Say we have two continuous functions, $f, g : \mathbb{R} \rightarrow \mathbb{R}$. Moreover, let's say that $f$ and $g$ are "bijective" over two intervals $R_a = [a_1, a_2]$ and $R_b = [b_1, b_2]$, in the sense that for all $t_a \in [a_1, a_2]$ there exists $t_b \in [b_1, b_2]$ such that $f(t_a) = g(t_b)$, and vice versa. In other words, there is an isomorphism, $\phi : R_a \rightarrow R_b$, such that $f(t_a) = g(\phi(t_a)), \forall t_a \in R_a$ and $g(t_b) = f(\phi^{-1}(t_b)), \forall t_b \in R_b$.

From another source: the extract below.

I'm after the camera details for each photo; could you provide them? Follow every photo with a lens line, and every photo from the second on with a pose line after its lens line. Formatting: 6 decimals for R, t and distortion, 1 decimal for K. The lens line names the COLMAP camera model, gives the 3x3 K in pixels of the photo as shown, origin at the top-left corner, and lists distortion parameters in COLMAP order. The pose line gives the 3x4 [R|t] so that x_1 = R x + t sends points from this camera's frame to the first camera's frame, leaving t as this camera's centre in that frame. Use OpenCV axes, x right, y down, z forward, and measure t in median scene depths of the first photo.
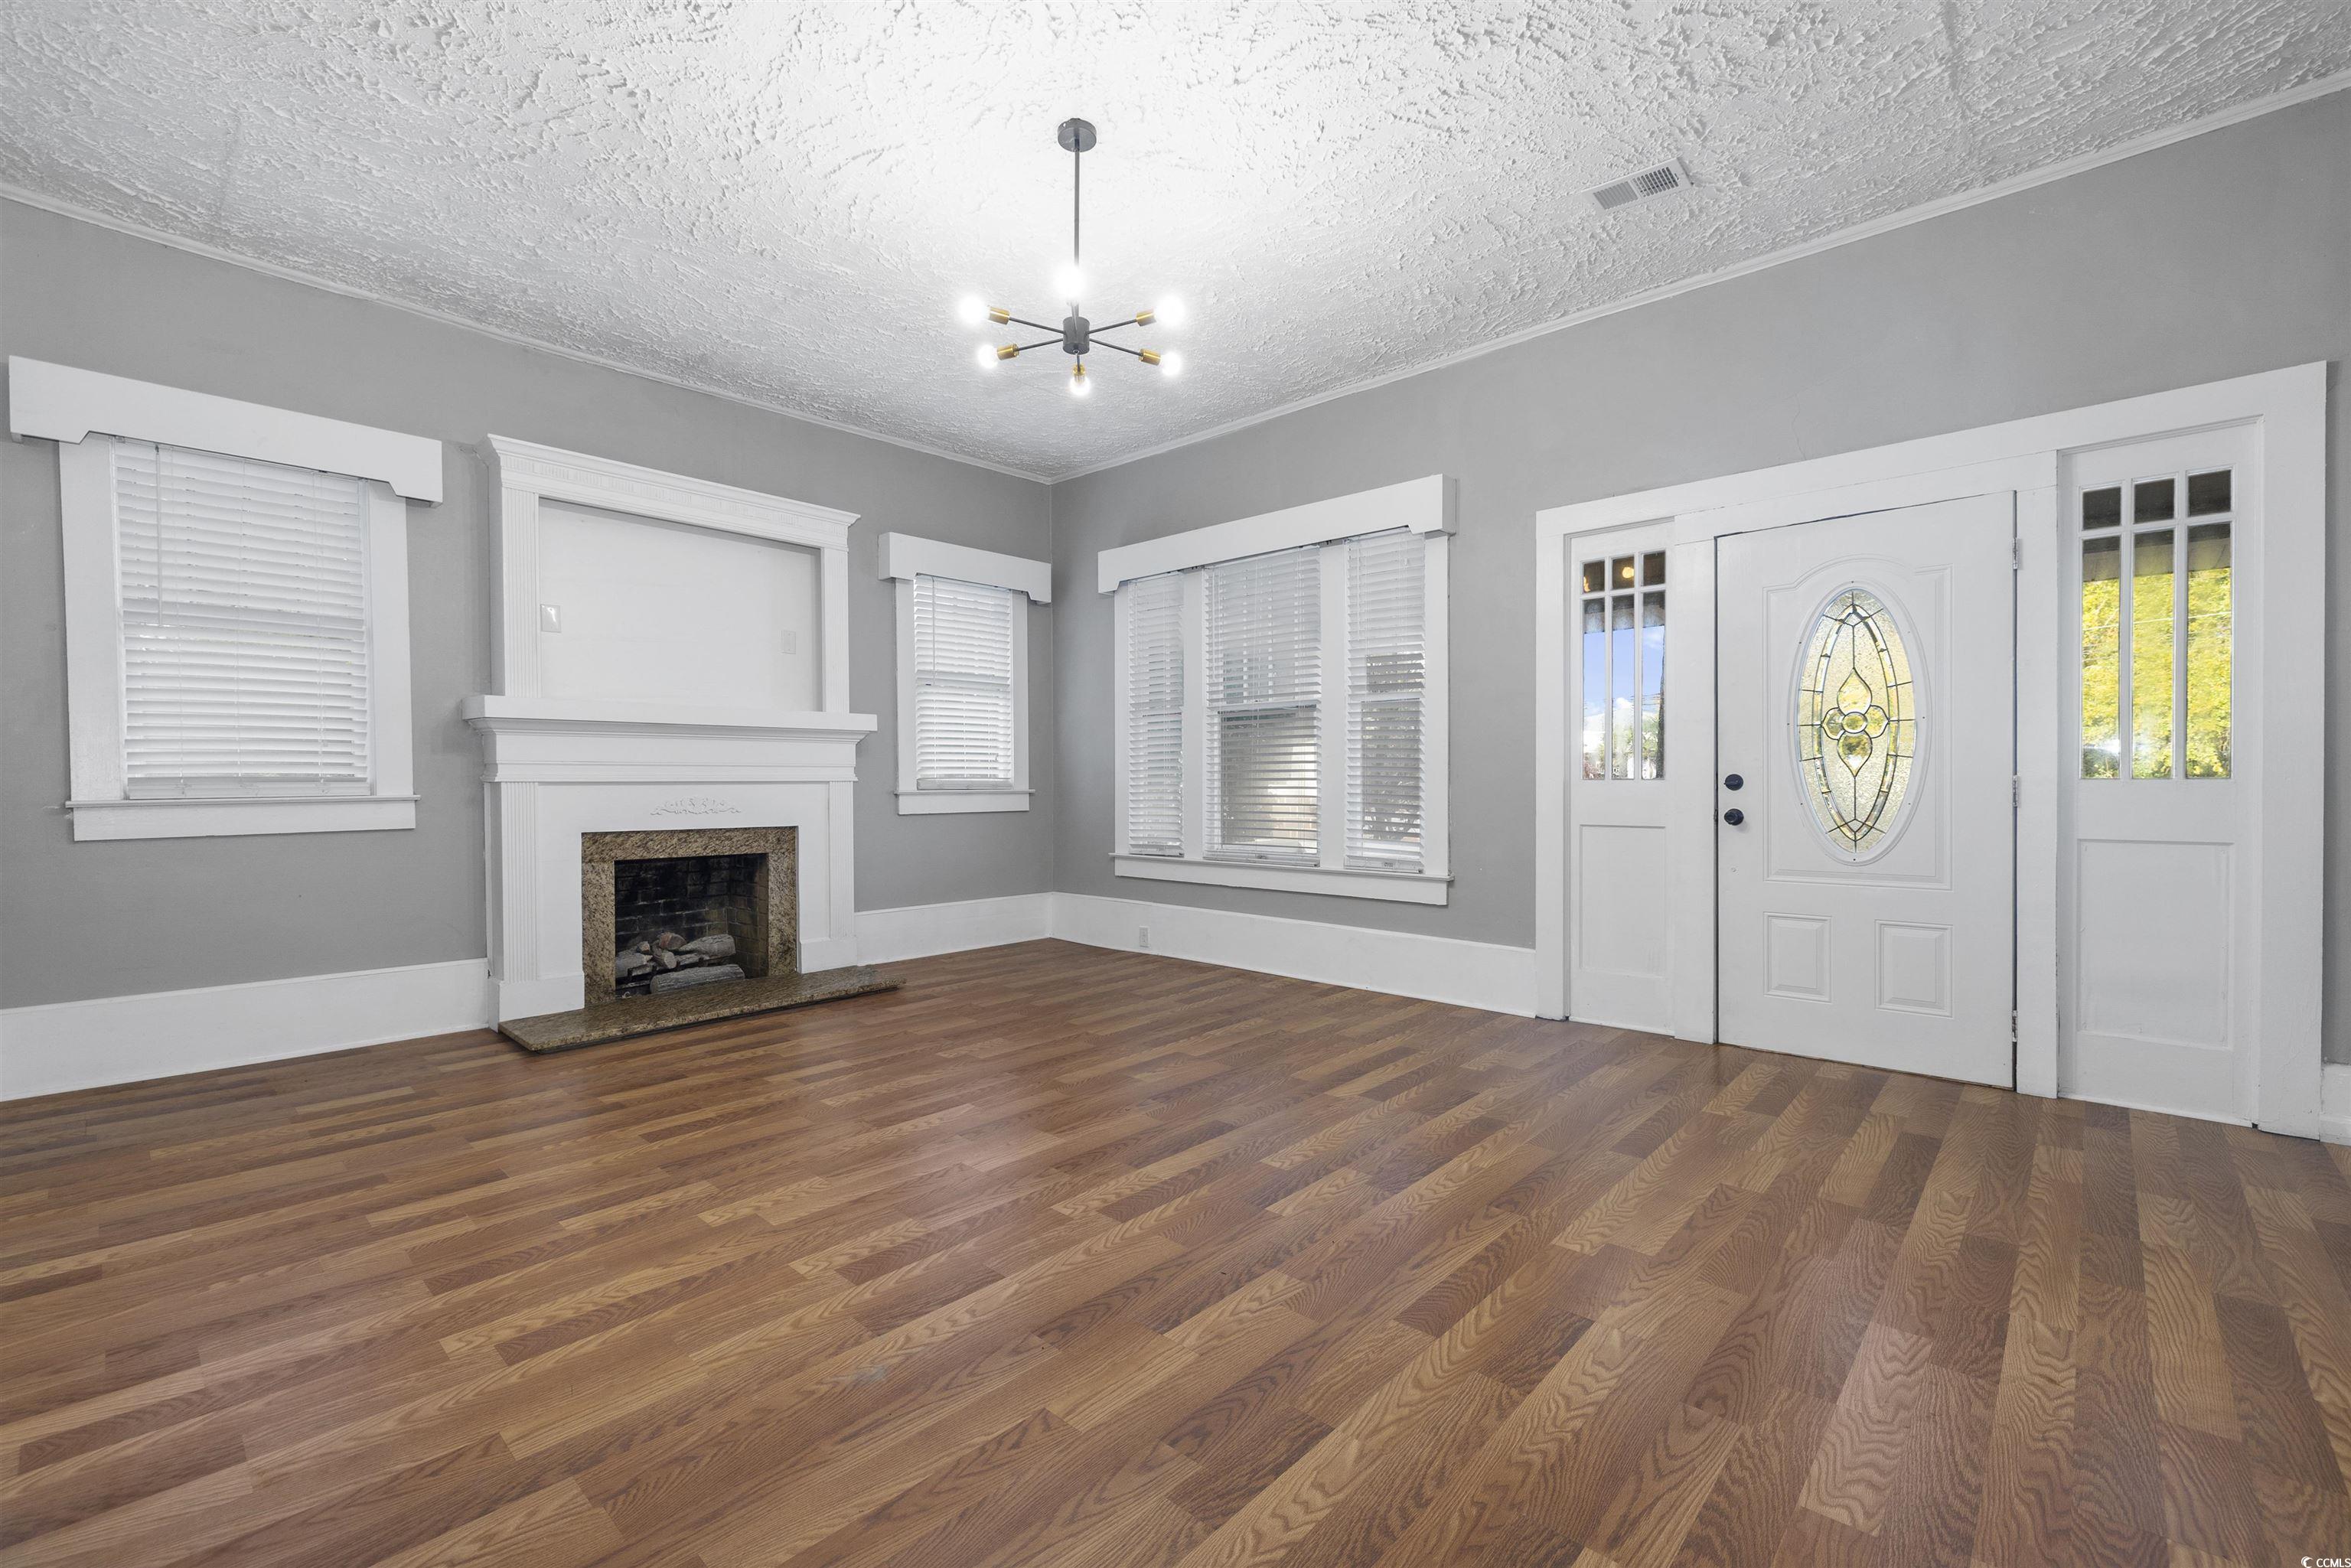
lens RADIAL K [[987.3, 0, 1176.4], [0, 987.3, 797.5], [0, 0, 1]] dist [-0.000336, -0.001613]
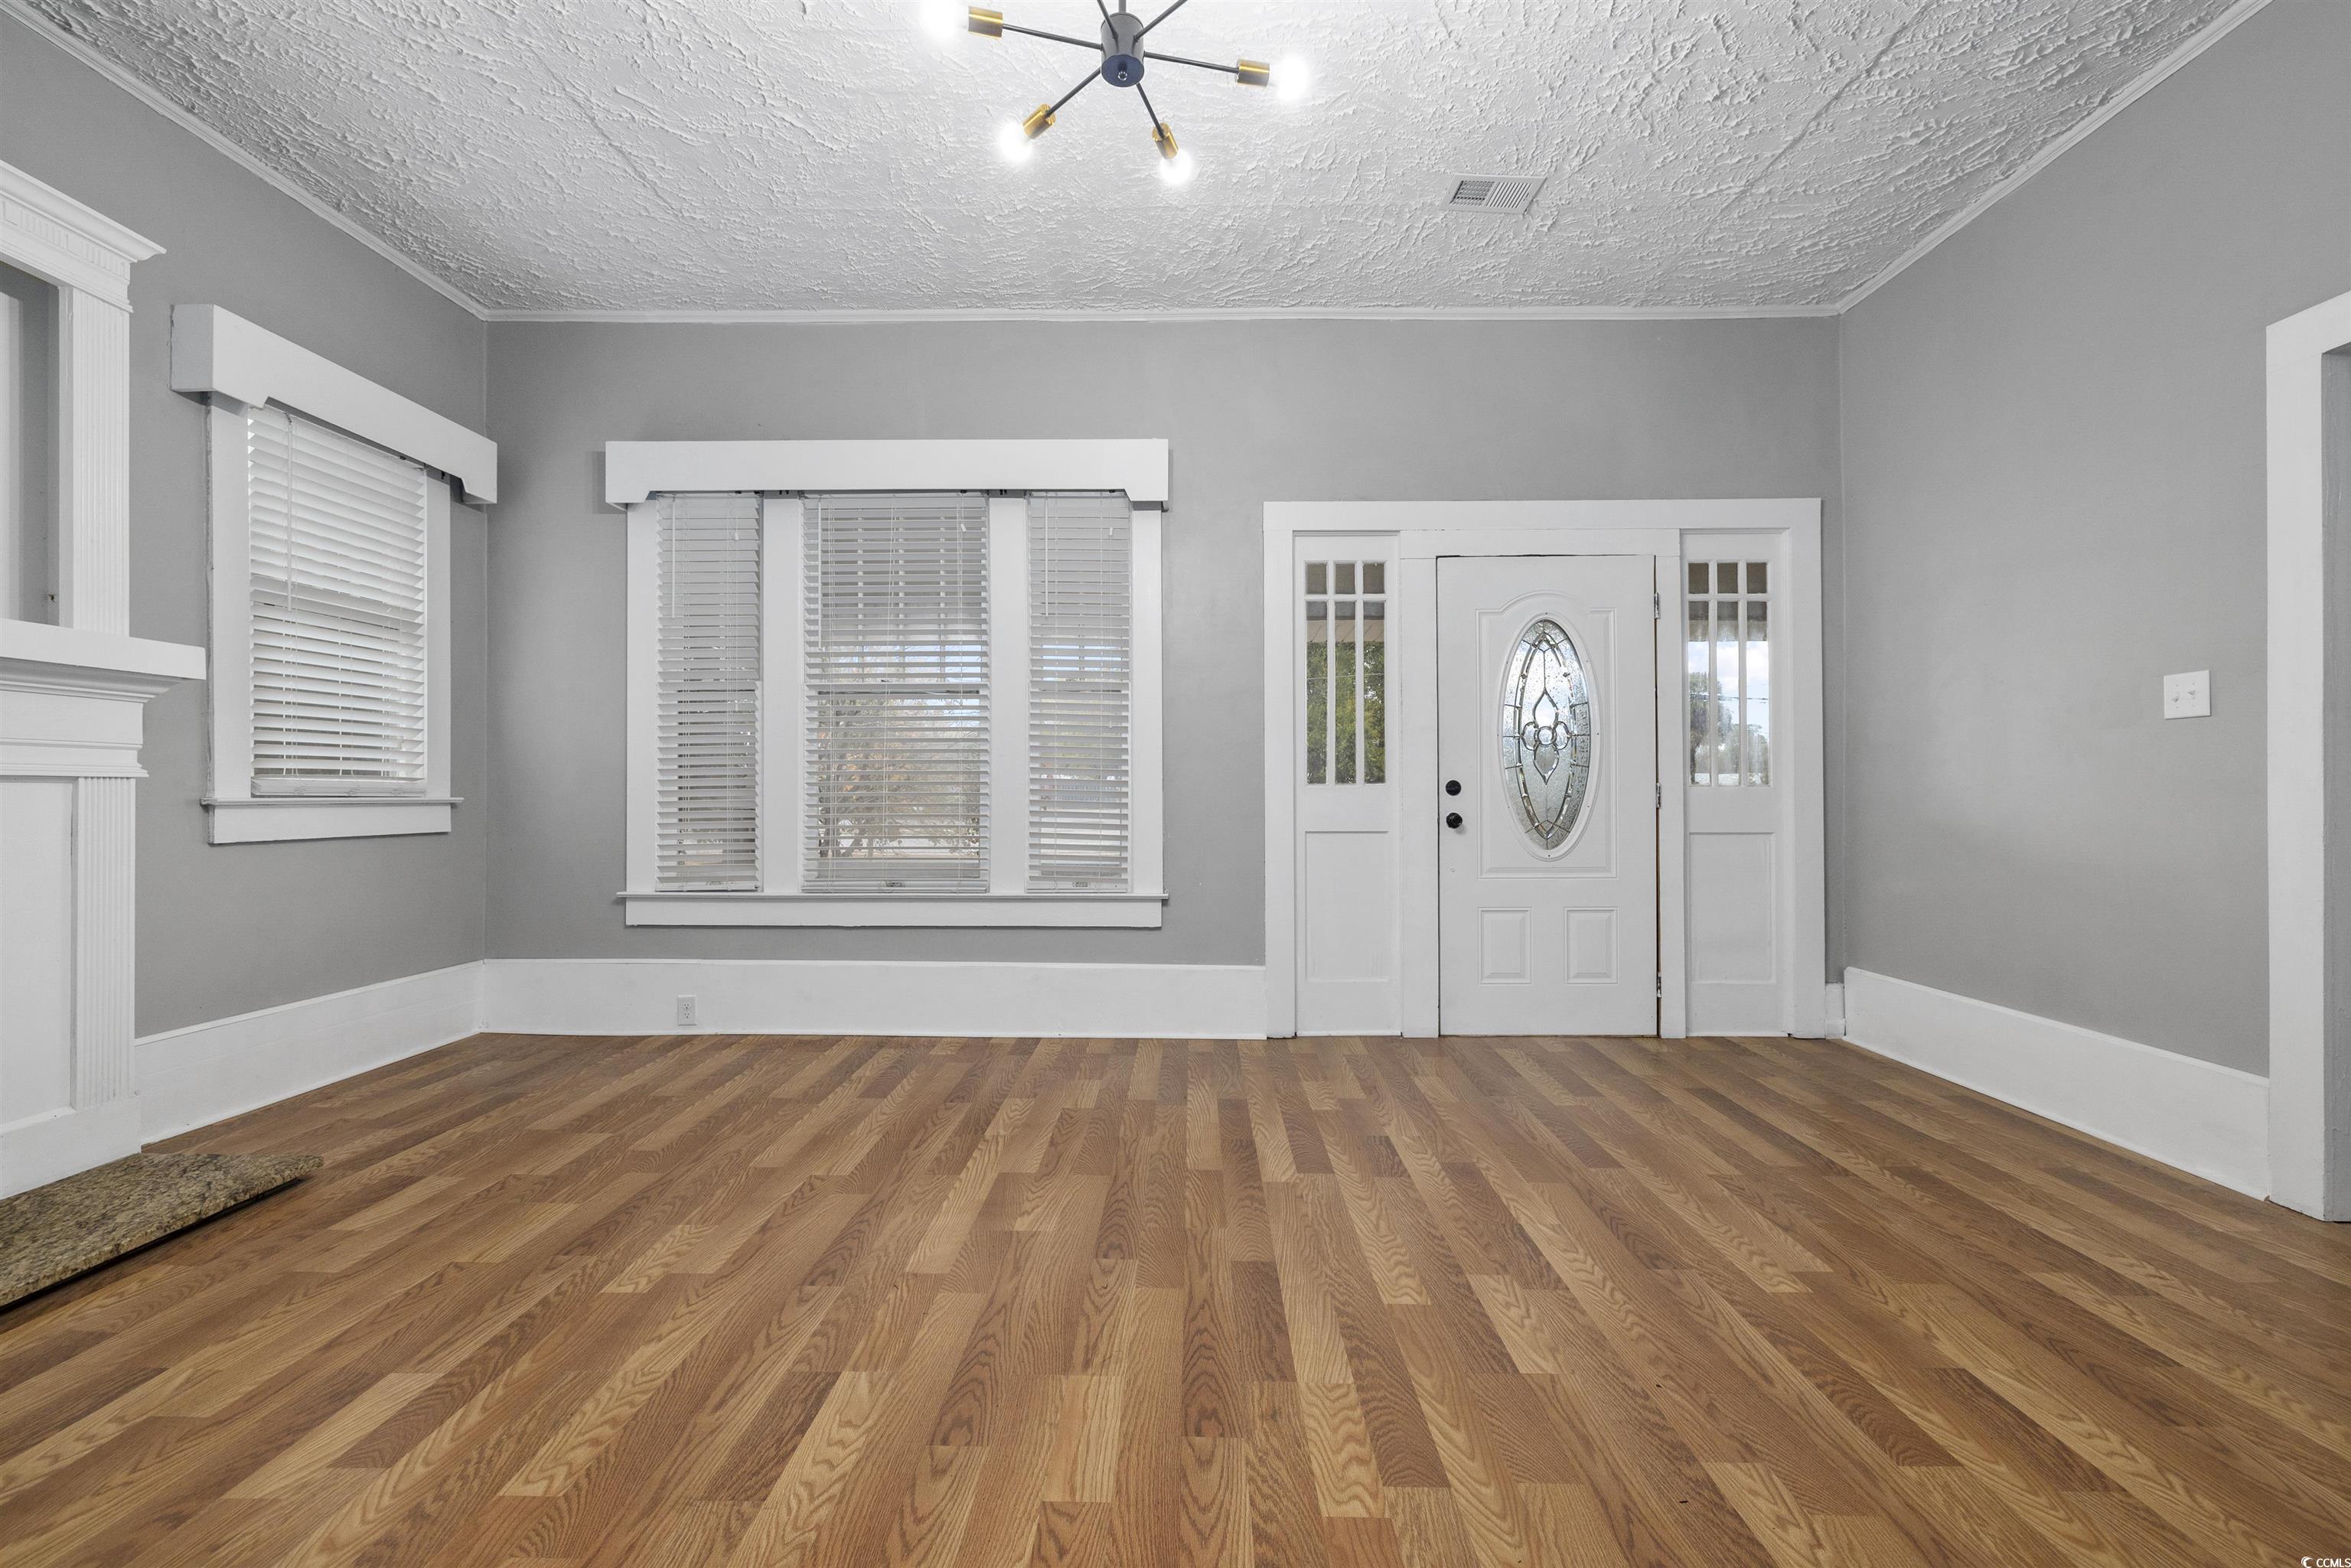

Is then the following statement true?
$\int_{a_1}^{a_2}f(t) dt = \int_{b_1}^{b_2}g(t) dt$
Let $f, g:[0,1]\rightarrow\{0, 1\}$ defined by $f(x)=1$ on irrational on $f(x)=0$ on rationals. And $g(x)=0$ on points of the type $\frac{1}{n}$ for $n\in\mathbb{N}$ and $g(x)=1$ otherwise. Then we can easily define $\phi$ using any bijection between rationals and the set of all numbers of the type $\frac{1}{n}$ for $n\in\mathbb{N}$. Note that $g$ has Reimann integral $1$ whereas $f$ is not Reimann integrable.